Segundo o Livro Vermelho dos mamíferos brasileiros ameaçados de extinção (Belo Horizonte: Fundação Biodiversitas, 1997), tamanho e peso variam significativamente, de acordo com as subespécies de suçuarana encontradas de norte a sul do continente americano. Machos adultos pesam entre 55 e 65 kg, ao passo que as fêmeas pesam entre 35 e 45 kg.
Pode-se dizer que, entre os animais nativos da América, a suçuarana é um sucesso em termos de adaptação aos ambientes, pois ocupava, originalmente, diferentes espaços naturais por todo o continente. Desde o Canadá até o sul da Argentina e do Chile.

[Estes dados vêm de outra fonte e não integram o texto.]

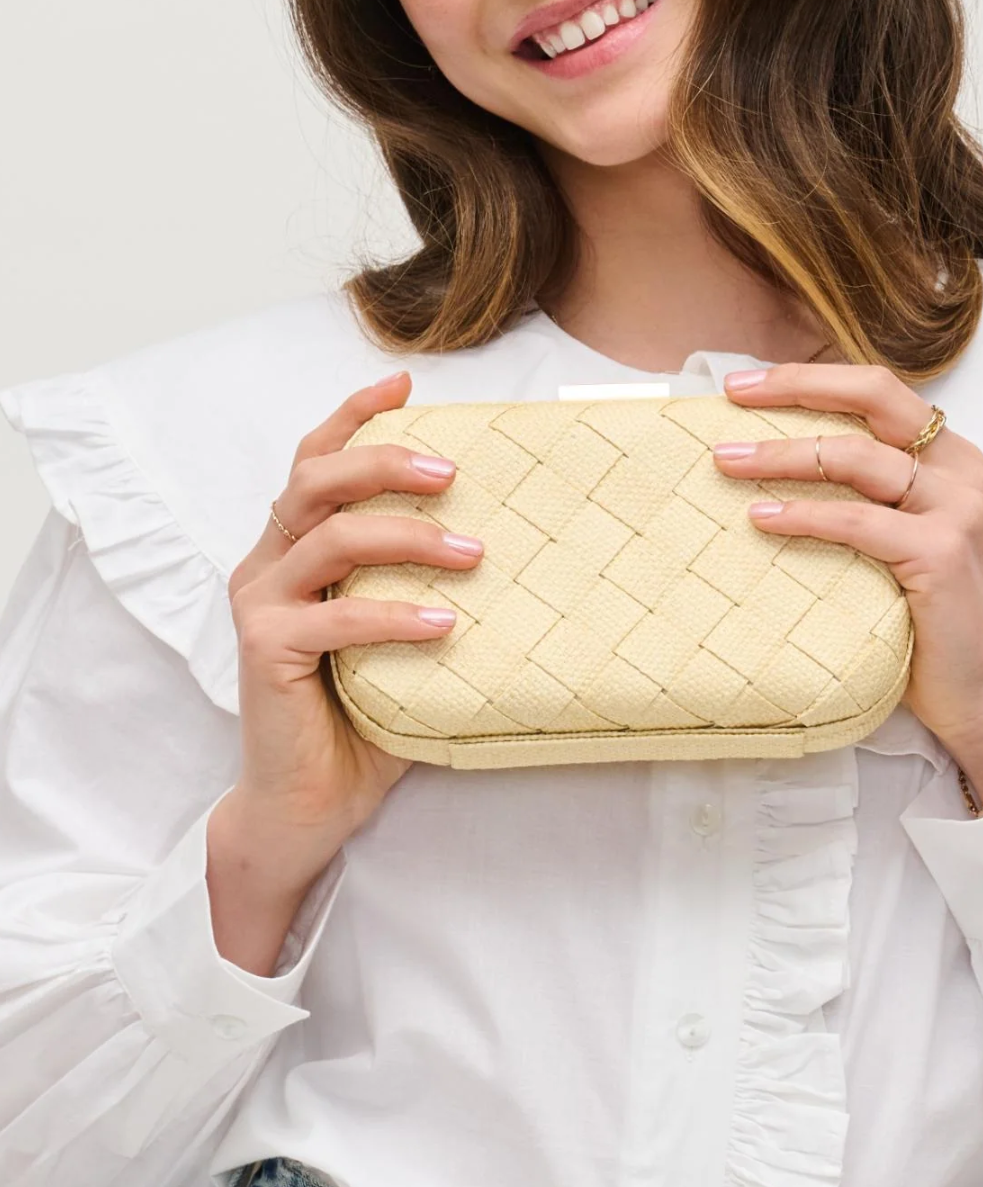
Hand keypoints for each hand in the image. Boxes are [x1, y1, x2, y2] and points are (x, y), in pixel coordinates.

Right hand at [225, 370, 483, 858]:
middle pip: (316, 480)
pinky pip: (337, 618)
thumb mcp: (398, 637)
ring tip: (473, 553)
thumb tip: (518, 550)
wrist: (307, 804)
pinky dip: (395, 616)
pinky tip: (444, 624)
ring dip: (408, 536)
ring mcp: (260, 606)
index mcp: (292, 550)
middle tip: (452, 471)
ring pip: (330, 536)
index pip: (315, 461)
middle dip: (384, 458)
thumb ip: (426, 589)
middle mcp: (267, 565)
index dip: (354, 415)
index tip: (406, 382)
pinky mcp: (266, 651)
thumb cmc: (360, 718)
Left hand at [712, 362, 982, 796]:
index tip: (745, 384)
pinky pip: (856, 521)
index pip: (879, 392)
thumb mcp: (905, 540)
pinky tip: (760, 517)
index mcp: (955, 459)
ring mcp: (958, 510)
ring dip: (782, 456)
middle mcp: (964, 472)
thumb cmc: (932, 622)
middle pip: (874, 397)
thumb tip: (776, 462)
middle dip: (797, 386)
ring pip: (855, 457)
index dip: (812, 379)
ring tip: (726, 462)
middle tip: (733, 393)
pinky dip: (803, 515)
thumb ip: (869, 497)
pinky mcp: (941, 554)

Predador eficaz, a onça-parda utiliza-se de um amplo espectro de presas, variando conforme a área geográfica e com a disponibilidade de recursos. Na América do Sul, e especialmente no Brasil, suas principais presas são a capivara, a cutia, a paca, além de pequenos roedores e aves. Em algumas regiões a predação de animais domésticos também é observada. As populações encontram-se altamente ameaçadas pela caça em várias localidades do Sul, Sudeste e Centro-Oeste do Brasil, por ser uma importante predadora de animais domésticos, sendo atribuída à espécie prejuízos significativos aos rebanhos de gado. É importante levarmos em séria consideração que, nesse caso, a pecuária é responsável pela degradação, diminuição e destruição do hábitat desse felino. As alterações no hábitat devem ser entendidas como redução da disponibilidade de presas, água e abrigo, ou seja, degradação das condições de vida e de reprodução da espécie. Nas regiões do Brasil onde a criação de gado já está estabelecida há muito tempo, são raríssimas as informações sobre a ocorrência da suçuarana.

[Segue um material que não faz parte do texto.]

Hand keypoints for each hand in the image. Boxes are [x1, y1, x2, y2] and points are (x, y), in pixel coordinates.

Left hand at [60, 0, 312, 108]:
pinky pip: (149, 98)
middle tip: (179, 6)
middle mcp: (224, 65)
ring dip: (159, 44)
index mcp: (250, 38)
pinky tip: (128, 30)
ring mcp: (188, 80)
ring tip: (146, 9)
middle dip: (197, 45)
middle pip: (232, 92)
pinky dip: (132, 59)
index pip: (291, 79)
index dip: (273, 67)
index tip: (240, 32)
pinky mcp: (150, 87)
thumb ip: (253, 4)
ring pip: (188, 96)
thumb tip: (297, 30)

A suçuarana é um animal que percorre grandes distâncias, cada indivíduo ocupa um território estimado em 25 km². São estimados 100 km² para cada grupo de 4 indivíduos. Fêmeas atingem a idade reprodutiva aos dois anos e meio e os machos, aos três. A gestação tem duração média de 90 dias, sendo que a fêmea pode conceber uma ninhada/ano, embora o intervalo comum entre ninhadas seja entre 18 e 24 meses. Filhotes já acompanham a mãe em caçadas a partir dos três meses. O tamanho médio das ninhadas é de dois filhotes, variando de um a seis. A reprodução só se dá quando o território é demarcado. Isso significa que os machos só se reproduzem após a morte ou o desaparecimento dos machos mais velhos. Os limites territoriais são estabelecidos através de um sistema (sinais sonoros e arranhaduras em troncos de árvores) que minimiza o confronto entre elas.
Conhecer a espécie é fazer recuar as fronteiras da ignorância. Conhecer sobre seus hábitos é o passo definitivo para permitir que medidas adequadas de manejo evitem o extermínio dessa espécie.
Esse episódio vem nos dar uma importante lição: os atropelamentos de animais silvestres podem ser evitados, desde que eles sejam considerados vítimas em potencial. Isto é, desde que seja respeitada a condição de ser vivo e, como tal, legítimo representante da natureza, único e insubstituível.